### PROBLEM DETAILS
With the pictures left out, copy the records below exactly from the first line down to the line holding "(fp_line (start -5.08 -0.635)", and include that line.

### DATA PROVIDED
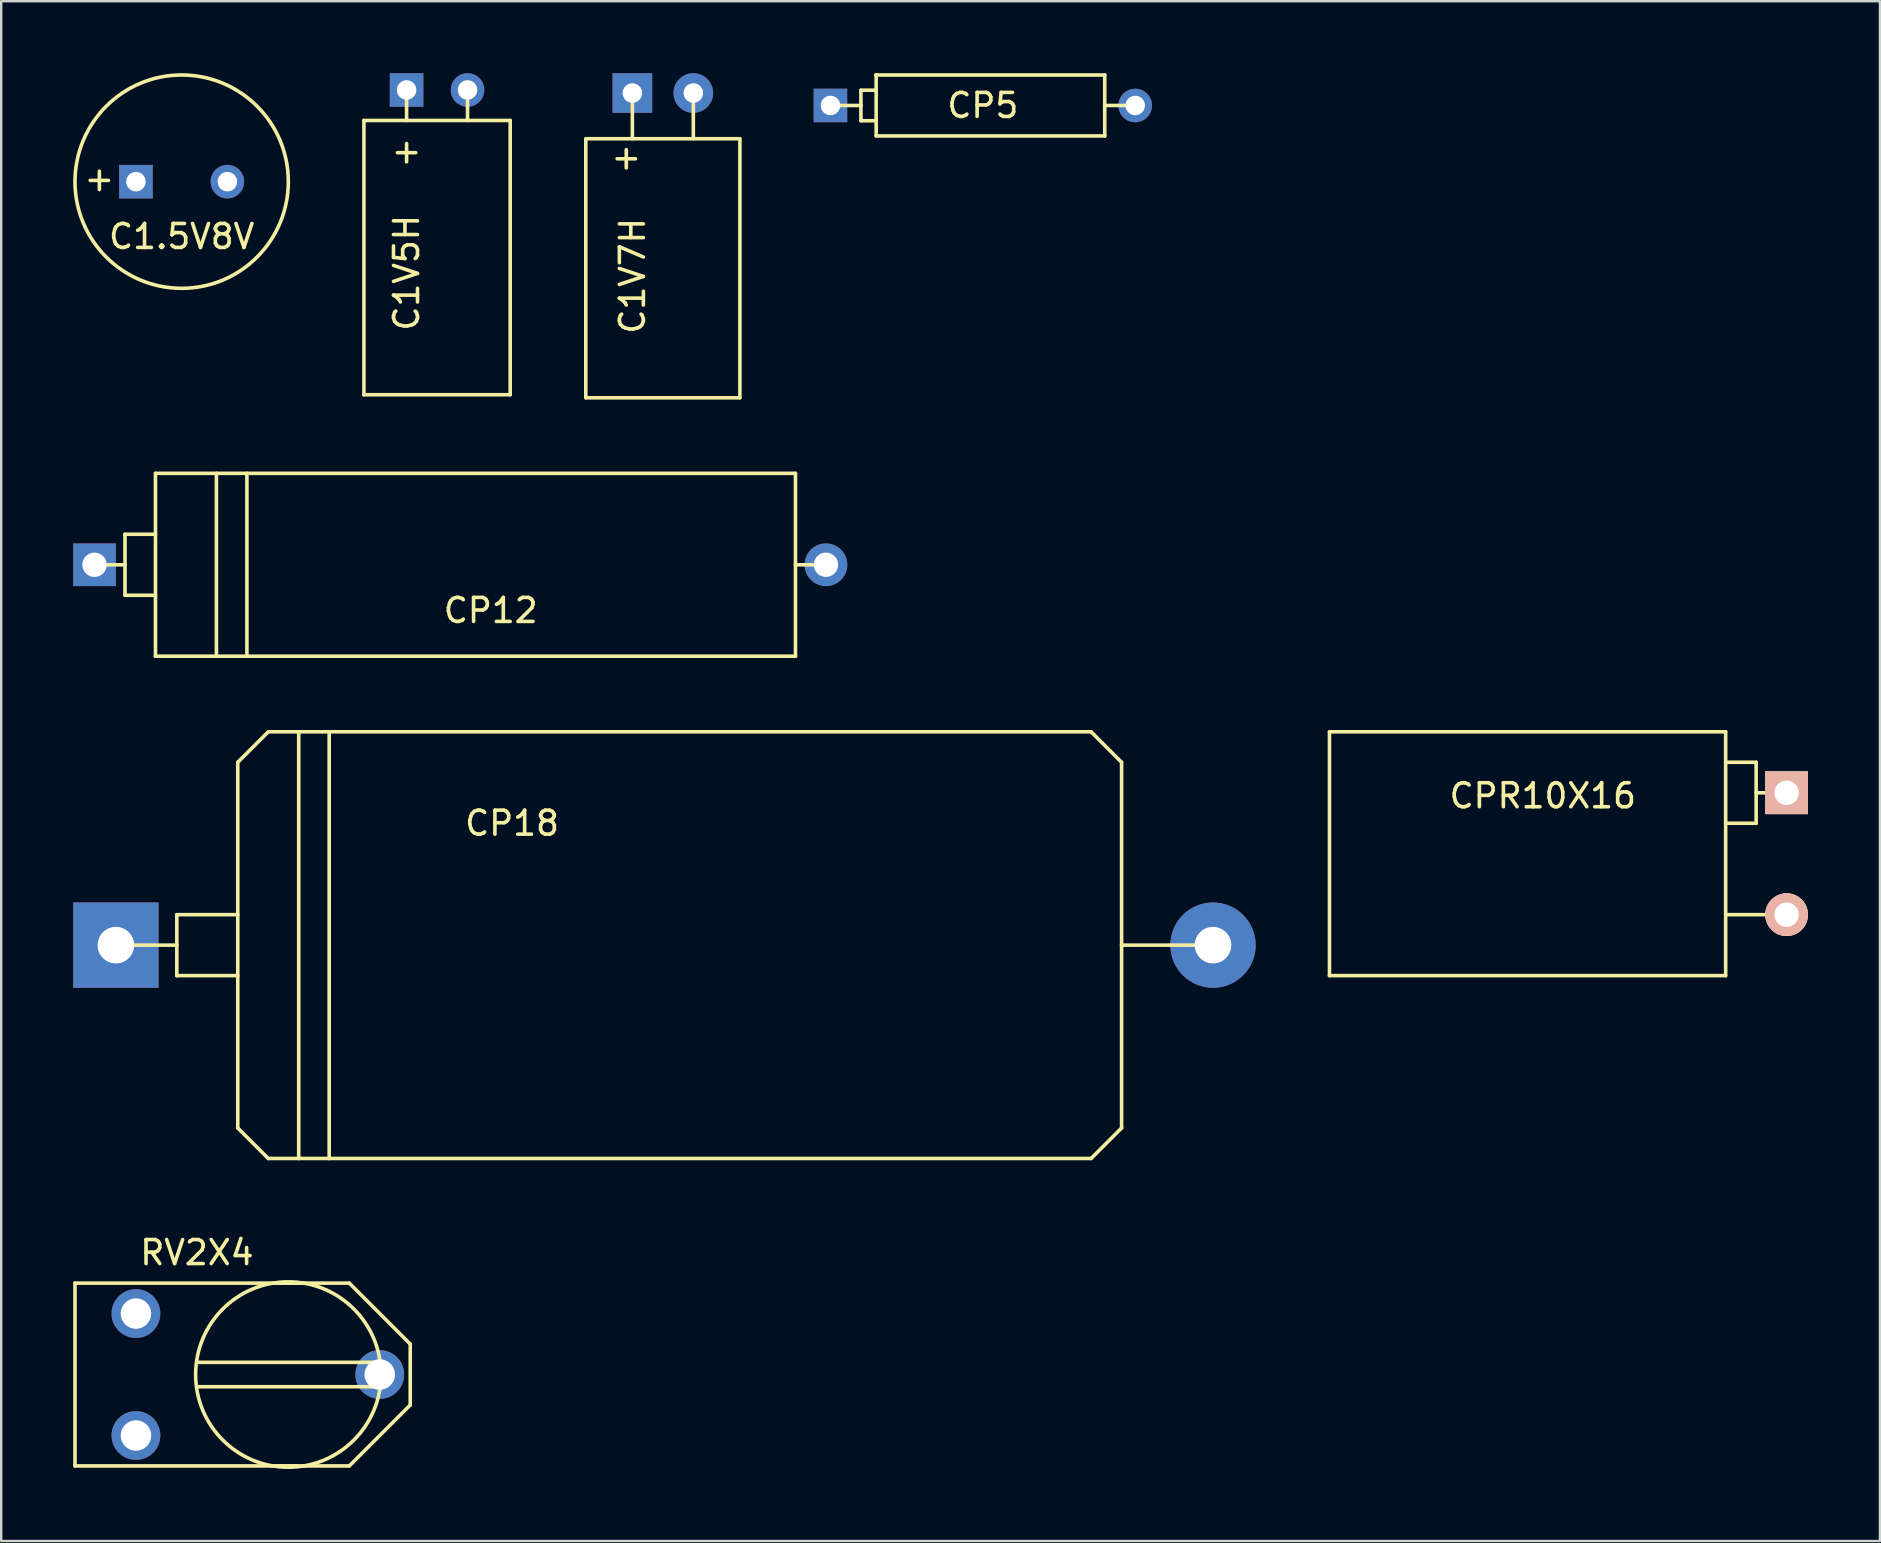
<source format=kicad_pcb>
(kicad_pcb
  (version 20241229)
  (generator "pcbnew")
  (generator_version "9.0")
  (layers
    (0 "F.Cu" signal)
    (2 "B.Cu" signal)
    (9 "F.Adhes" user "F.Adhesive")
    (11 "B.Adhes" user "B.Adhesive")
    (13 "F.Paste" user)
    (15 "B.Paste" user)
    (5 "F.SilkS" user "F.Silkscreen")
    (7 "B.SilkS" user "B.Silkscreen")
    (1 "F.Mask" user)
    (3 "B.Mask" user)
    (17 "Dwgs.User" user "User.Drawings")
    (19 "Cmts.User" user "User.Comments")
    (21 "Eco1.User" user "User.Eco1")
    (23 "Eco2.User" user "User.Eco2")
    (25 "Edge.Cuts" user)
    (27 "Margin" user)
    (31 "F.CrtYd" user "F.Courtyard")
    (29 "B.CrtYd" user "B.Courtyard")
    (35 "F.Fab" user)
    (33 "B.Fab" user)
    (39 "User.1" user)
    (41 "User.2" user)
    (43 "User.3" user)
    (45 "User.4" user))
  (footprint "CP5"
    (layer "F.Cu")
    (at 37.906 1.345)
    (property "Reference" "CP5" (at 0 0 0) (layer "F.SilkS") (effects (font (size 1 1) (thickness 0.15))))
    (attr through_hole)
    (fp_line (start -6.35 0) (end -6.35 0) (stroke (width 0.15) (type solid)) (layer "F.SilkS"))
    (fp_line (start -6.35 0) (end -5.08 0) (stroke (width 0.15) (type solid)) (layer "F.SilkS"))
    (fp_line (start -5.08 -0.635) (end -5.08 0.635) (stroke (width 0.15) (type solid)) (layer "F.SilkS"))
    (fp_line (start -5.08 0) (end -5.08 0) (stroke (width 0.15) (type solid)) (layer "F.SilkS"))
    (fp_line (start -5.08 0) (end -5.08 0) (stroke (width 0.15) (type solid)) (layer "F.SilkS"))
    (fp_line (start -5.08 0.635) (end -4.445 0.635) (stroke (width 0.15) (type solid)) (layer "F.SilkS"))
    (fp_line (start -4.445 -1.27) (end -4.445 -1.27) (stroke (width 0.15) (type solid)) (layer "F.SilkS"))
    (fp_line (start -4.445 -1.27) (end -4.445 -1.27) (stroke (width 0.15) (type solid)) (layer "F.SilkS"))
    (fp_line (start -4.445 -1.27) (end -4.445 -1.27) (stroke (width 0.15) (type solid)) (layer "F.SilkS"))
    (fp_line (start -4.445 -1.27) (end 5.08 -1.27) (stroke (width 0.15) (type solid)) (layer "F.SilkS"))
    (fp_line (start -4.445 -0.635) (end -5.08 -0.635) (stroke (width 0.15) (type solid)) (layer "F.SilkS"))
    (fp_line (start -4.445 -0.635) (end -4.445 -0.635) (stroke (width 0.15) (type solid)) (layer "F.SilkS"))
    (fp_line (start -4.445 1.27) (end -4.445 -1.27) (stroke (width 0.15) (type solid)) (layer "F.SilkS"))
    (fp_line (start 5.08 -1.27) (end 5.08 1.27) (stroke (width 0.15) (type solid)) (layer "F.SilkS"))
    (fp_line (start 5.08 0) (end 5.08 0) (stroke (width 0.15) (type solid)) (layer "F.SilkS"))
    (fp_line (start 5.08 0) (end 5.08 0) (stroke (width 0.15) (type solid)) (layer "F.SilkS"))
    (fp_line (start 5.08 0) (end 6.35 0) (stroke (width 0.15) (type solid)) (layer "F.SilkS"))
    (fp_line (start 5.08 1.27) (end -4.445 1.27) (stroke (width 0.15) (type solid)) (layer "F.SilkS"))
    (fp_line (start 6.35 0) (end 6.35 0) (stroke (width 0.15) (type solid)) (layer "F.SilkS"))
    (fp_line (start 6.35 0) (end 6.35 0) (stroke (width 0.15) (type solid)) (layer "F.SilkS"))
    (fp_line (start 6.35 0) (end 6.35 0) (stroke (width 0.15) (type solid)) (layer "F.SilkS"))
    (pad "1" thru_hole rect (at -6.35 0) (size 1.397 1.397) (drill 0.813) (layers "*.Cu" "*.Mask"))
    (pad "2" thru_hole circle (at 6.35 0) (size 1.397 1.397) (drill 0.813) (layers "*.Cu" "*.Mask")))
  (footprint "C1.5V8V"
    (layer "F.Cu")
    (at 4.52 4.52)
    (property "Reference" "C1.5V8V" (at 0 2.286 0) (layer "F.SilkS") (effects (font (size 1 1) (thickness 0.15))))
    (attr through_hole)
    (fp_circle (center 0 0) (end 0 4.445) (stroke (width 0.15) (type solid)) (fill no) (layer "F.SilkS"))
    (fp_text user "+" (at -3.429 -0.127 0) (layer "F.SilkS") (effects (font (size 1 1) (thickness 0.15))))
    (pad "1" thru_hole rect (at -1.905 0) (size 1.397 1.397) (drill 0.813) (layers "*.Cu" "*.Mask"))
    (pad "2" thru_hole circle (at 1.905 0) (size 1.397 1.397) (drill 0.813) (layers "*.Cu" "*.Mask")))
  (footprint "CP12"
    (layer "F.Cu")
    (at 16.129 20.485)
    (property "Reference" "CP12" (at 1.27 1.905 0) (layer "F.SilkS") (effects (font (size 1 1) (thickness 0.15))))
    (attr through_hole)
    (fp_line (start -15.24 0) (end -13.97 0) (stroke (width 0.15) (type solid)) (layer "F.SilkS"))
    (fp_line (start -13.97 -1.27) (end -12.7 -1.27) (stroke (width 0.15) (type solid)) (layer "F.SilkS"))
    (fp_line (start -13.97 1.27) (end -13.97 -1.27) (stroke (width 0.15) (type solid)) (layer "F.SilkS"))
    (fp_line (start -12.7 -3.81) (end -12.7 3.81) (stroke (width 0.15) (type solid)) (layer "F.SilkS"))
    (fp_line (start -12.7 -3.81) (end 13.97 -3.81) (stroke (width 0.15) (type solid)) (layer "F.SilkS"))
    (fp_line (start -12.7 1.27) (end -13.97 1.27) (stroke (width 0.15) (type solid)) (layer "F.SilkS"))
    (fp_line (start -10.16 -3.81) (end -10.16 3.81) (stroke (width 0.15) (type solid)) (layer "F.SilkS"))
    (fp_line (start -8.89 -3.81) (end -8.89 3.81) (stroke (width 0.15) (type solid)) (layer "F.SilkS"))
    (fp_line (start 13.97 -3.81) (end 13.97 3.81) (stroke (width 0.15) (type solid)) (layer "F.SilkS"))
    (fp_line (start 13.97 0) (end 15.24 0) (stroke (width 0.15) (type solid)) (layer "F.SilkS"))
    (fp_line (start 13.97 3.81) (end -12.7 3.81) (stroke (width 0.15) (type solid)) (layer "F.SilkS"))
    (pad "1" thru_hole rect (at -15.24 0) (size 1.778 1.778) (drill 1.016) (layers "*.Cu" "*.Mask"))
    (pad "2" thru_hole circle (at 15.24 0) (size 1.778 1.778) (drill 1.016) (layers "*.Cu" "*.Mask")))
  (footprint "C1V5H"
    (layer "F.Cu")
    (at 15.163 0.699)
    (property "Reference" "C1V5H" (at -1.27 7.62 90) (layer "F.SilkS") (effects (font (size 1 1) (thickness 0.15))))
    (attr through_hole)
    (fp_line (start -3.048 1.27) (end 3.048 1.27) (stroke (width 0.15) (type solid)) (layer "F.SilkS"))
    (fp_line (start -3.048 12.7) (end -3.048 1.27) (stroke (width 0.15) (type solid)) (layer "F.SilkS"))
    (fp_line (start -3.048 12.7) (end 3.048 12.7) (stroke (width 0.15) (type solid)) (layer "F.SilkS"))
    (fp_line (start -1.27 0) (end -1.27 1.27) (stroke (width 0.15) (type solid)) (layer "F.SilkS"))
    (fp_line (start 1.27 0) (end 1.27 1.27) (stroke (width 0.15) (type solid)) (layer "F.SilkS"))
    (fp_line (start 3.048 1.27) (end 3.048 12.7) (stroke (width 0.15) (type solid)) (layer "F.SilkS"))
    (fp_text user "+" (at -1.27 2.54 0) (layer "F.SilkS") (effects (font (size 1 1) (thickness 0.15))))
    (pad "1" thru_hole rect (at -1.27 0) (size 1.397 1.397) (drill 0.813) (layers "*.Cu" "*.Mask"))
    (pad "2" thru_hole circle (at 1.27 0) (size 1.397 1.397) (drill 0.813) (layers "*.Cu" "*.Mask")))
  (footprint "CP18"
    (layer "F.Cu")
    (at 24.638 36.336)
    (property "Reference" "CP18" (at -6.35 -5.08 0) (layer "F.SilkS") (effects (font (size 1 1) (thickness 0.15))))
    (attr through_hole)
    (fp_line (start -20.32 -1.27) (end -20.32 1.27) (stroke (width 0.15) (type solid)) (layer "F.SilkS"))
    (fp_line (start -20.32 0) (end -22.86 0) (stroke (width 0.15) (type solid)) (layer "F.SilkS"))
    (fp_line (start -20.32 1.27) (end -17.78 1.27) (stroke (width 0.15) (type solid)) (layer "F.SilkS"))
    (fp_line (start -17.78 -7.62) (end -17.78 7.62) (stroke (width 0.15) (type solid)) (layer "F.SilkS"))
    (fp_line (start -17.78 -7.62) (end -16.51 -8.89) (stroke (width 0.15) (type solid)) (layer "F.SilkS"))
    (fp_line (start -17.78 -1.27) (end -20.32 -1.27) (stroke (width 0.15) (type solid)) (layer "F.SilkS"))
    (fp_line (start -16.51 -8.89) (end 17.78 -8.89) (stroke (width 0.15) (type solid)) (layer "F.SilkS"))
    (fp_line (start -16.51 8.89) (end -17.78 7.62) (stroke (width 0.15) (type solid)) (layer "F.SilkS"))
    (fp_line (start -15.24 -8.89) (end -15.24 8.89) (stroke (width 0.15) (type solid)) (layer "F.SilkS"))
    (fp_line (start -13.97 -8.89) (end -13.97 8.89) (stroke (width 0.15) (type solid)) (layer "F.SilkS"))
    (fp_line (start 17.78 -8.89) (end 19.05 -7.62) (stroke (width 0.15) (type solid)) (layer "F.SilkS"))
    (fp_line (start 17.78 8.89) (end -16.51 8.89) (stroke (width 0.15) (type solid)) (layer "F.SilkS"))
    (fp_line (start 19.05 -7.62) (end 19.05 7.62) (stroke (width 0.15) (type solid)) (layer "F.SilkS"))
    (fp_line (start 19.05 0) (end 22.86 0) (stroke (width 0.15) (type solid)) (layer "F.SilkS"))
    (fp_line (start 19.05 7.62) (end 17.78 8.89) (stroke (width 0.15) (type solid)) (layer "F.SilkS"))
    (pad "1" thru_hole rect (at -22.86 0) (size 3.556 3.556) (drill 1.524) (layers "*.Cu" "*.Mask"))
    (pad "2" thru_hole circle (at 22.86 0) (size 3.556 3.556) (drill 1.524) (layers "*.Cu" "*.Mask")))
  (footprint "RV2X4"
    (layer "F.Cu")
    (at 7.695 54.229)
    (property "Reference" "RV2X4" (at -2.54 -5.08 0) (layer "F.SilkS") (effects (font (size 1 1) (thickness 0.15))))
    (attr through_hole)
    (fp_line (start -7.62 -3.81) (end 3.81 -3.81) (stroke (width 0.15) (type solid)) (layer "F.SilkS"))
    (fp_line (start -7.62 3.81) (end -7.62 -3.81) (stroke (width 0.15) (type solid)) (layer "F.SilkS"))
    (fp_line (start -2.54 -0.508) (end 4.953 -0.508) (stroke (width 0.15) (type solid)) (layer "F.SilkS"))
    (fp_line (start -2.54 0.508) (end 4.953 0.508) (stroke (width 0.15) (type solid)) (layer "F.SilkS"))
    (fp_line (start 0.762 -3.81) (end 1.905 -3.81) (stroke (width 0.15) (type solid)) (layer "F.SilkS"))
    (fp_line (start 1.651 3.81) (end 0.762 3.81) (stroke (width 0.15) (type solid)) (layer "F.SilkS"))
    (fp_line (start 3.81 -3.81) (end 6.35 -1.27) (stroke (width 0.15) (type solid)) (layer "F.SilkS"))
    (fp_line (start 3.81 3.81) (end -7.62 3.81) (stroke (width 0.15) (type solid)) (layer "F.SilkS"))
    (fp_line (start 6.35 -1.27) (end 6.35 1.27) (stroke (width 0.15) (type solid)) (layer "F.SilkS"))
    (fp_line (start 6.35 1.27) (end 3.81 3.81) (stroke (width 0.15) (type solid)) (layer "F.SilkS"))
    (fp_circle (center 1.27 0) (end -2.54 -0.635) (stroke (width 0.15) (type solid)) (fill no) (layer "F.SilkS"))
    (pad "1" thru_hole circle (at -5.08 -2.54) (size 2.032 2.032) (drill 1.27) (layers "*.Cu" "*.Mask"))
    (pad "2" thru_hole circle (at 5.08 0) (size 2.032 2.032) (drill 1.27) (layers "*.Cu" "*.Mask"))
    (pad "3" thru_hole circle (at -5.08 2.54) (size 2.032 2.032) (drill 1.27) (layers "*.Cu" "*.Mask")))
  (footprint "C1V7H"
    (layer "F.Cu")
    (at 24.572 0.826)
    (property "Reference" "C1V7H" (at -1.267 7.62 90) (layer "F.SilkS") (effects (font (size 1 1) (thickness 0.15))))
    (attr through_hole)
    (fp_line (start -3.211 1.905) (end -3.211 12.7) (stroke (width 0.15) (type solid)) (layer "F.SilkS"))
    (fp_line (start -3.2 12.7) (end 3.2 12.7) (stroke (width 0.15) (type solid)) (layer "F.SilkS"))
    (fp_line (start -1.27 0) (end -1.27 1.905) (stroke (width 0.15) (type solid)) (layer "F.SilkS"))
    (fp_line (start 1.27 0) (end 1.27 1.905) (stroke (width 0.15) (type solid)) (layer "F.SilkS"))
    (fp_line (start 3.2 1.905) (end -3.2 1.905) (stroke (width 0.15) (type solid)) (layer "F.SilkS"))
    (fp_line (start 3.211 12.7) (end 3.211 1.905) (stroke (width 0.15) (type solid)) (layer "F.SilkS"))
    (fp_text user "+" (at -1.524 2.667 0) (layer "F.SilkS") (effects (font (size 1 1) (thickness 0.15))))
    (pad "1" thru_hole rect (at -1.27 0) (size 1.651 1.651) (drill 0.813) (layers "*.Cu" "*.Mask"))
    (pad "2" thru_hole circle (at 1.27 0) (size 1.651 1.651) (drill 0.813) (layers "*.Cu" "*.Mask")))
  (footprint "CPR10X16"
    (layer "F.Cu")
    (at 71.401 32.653)
    (property "Reference" "CPR10X16" (at -10.16 -2.54 0) (layer "F.SilkS") (effects (font (size 1 1) (thickness 0.15))))
    (attr through_hole)
    (fp_line (start -19.05 -5.207) (end -19.05 4.953) (stroke (width 0.15) (type solid)) (layer "F.SilkS"))
    (fp_line (start -19.05 4.953) (end -2.54 4.953) (stroke (width 0.15) (type solid)) (layer "F.SilkS"))
    (fp_line (start -2.54 -5.207) (end -19.05 -5.207) (stroke (width 0.15) (type solid)) (layer "F.SilkS"))
    (fp_line (start -2.54 -3.937) (end -1.27 -3.937) (stroke (width 0.15) (type solid)) (layer "F.SilkS"))
    (fp_line (start -2.54 2.413) (end 0 2.413) (stroke (width 0.15) (type solid)) (layer "F.SilkS"))
    (fp_line (start -2.54 4.953) (end -2.54 -5.207) (stroke (width 0.15) (type solid)) (layer "F.SilkS"))
    (fp_line (start -1.27 -3.937) (end -1.27 -1.397) (stroke (width 0.15) (type solid)) (layer "F.SilkS"))
    (fp_line (start -1.27 -2.667) (end 0 -2.667) (stroke (width 0.15) (type solid)) (layer "F.SilkS"))
    (fp_line (start -1.27 -1.397) (end -2.54 -1.397) (stroke (width 0.15) (type solid)) (layer "F.SilkS"))
    (pad "1" thru_hole rect (at 0 -2.667) (size 1.778 1.778) (drill 1.016) (layers "*.Cu" "*.SilkS" "*.Mask"))
    (pad "2" thru_hole circle (at 0 2.413) (size 1.778 1.778) (drill 1.016) (layers "*.Cu" "*.SilkS" "*.Mask")))
  (gr_rect
    (start -3 -3)
    (end 75.29 61.166)
    (stroke (width 0.1) (type default))
    (fill no)
    (layer "Edge.Cuts")))
</source>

### RESPONSE BOX
<source format=kicad_pcb>
(kicad_pcb
  (version 20241229)
  (generator "pcbnew")
  (generator_version "9.0")
  (layers
    (0 "F.Cu" signal)
    (2 "B.Cu" signal)
    (9 "F.Adhes" user "F.Adhesive")
    (11 "B.Adhes" user "B.Adhesive")
    (13 "F.Paste" user)
    (15 "B.Paste" user)
    (5 "F.SilkS" user "F.Silkscreen")
    (7 "B.SilkS" user "B.Silkscreen")
    (1 "F.Mask" user)
    (3 "B.Mask" user)
    (17 "Dwgs.User" user "User.Drawings")
    (19 "Cmts.User" user "User.Comments")
    (21 "Eco1.User" user "User.Eco1")
    (23 "Eco2.User" user "User.Eco2")
    (25 "Edge.Cuts" user)
    (27 "Margin" user)
    (31 "F.CrtYd" user "F.Courtyard")
    (29 "B.CrtYd" user "B.Courtyard")
    (35 "F.Fab" user)
    (33 "B.Fab" user)
    (39 "User.1" user)
    (41 "User.2" user)
    (43 "User.3" user)
    (45 "User.4" user))
  (footprint "CP5"
    (layer "F.Cu")
    (at 37.906 1.345)
    (property "Reference" "CP5" (at 0 0 0) (layer "F.SilkS") (effects (font (size 1 1) (thickness 0.15))))
    (attr through_hole)
    (fp_line (start -6.35 0) (end -6.35 0) (stroke (width 0.15) (type solid)) (layer "F.SilkS"))
    (fp_line (start -6.35 0) (end -5.08 0) (stroke (width 0.15) (type solid)) (layer "F.SilkS"))
    (fp_line (start -5.08 -0.635) (end -5.08 0.635) (stroke (width 0.15) (type solid)) (layer "F.SilkS"))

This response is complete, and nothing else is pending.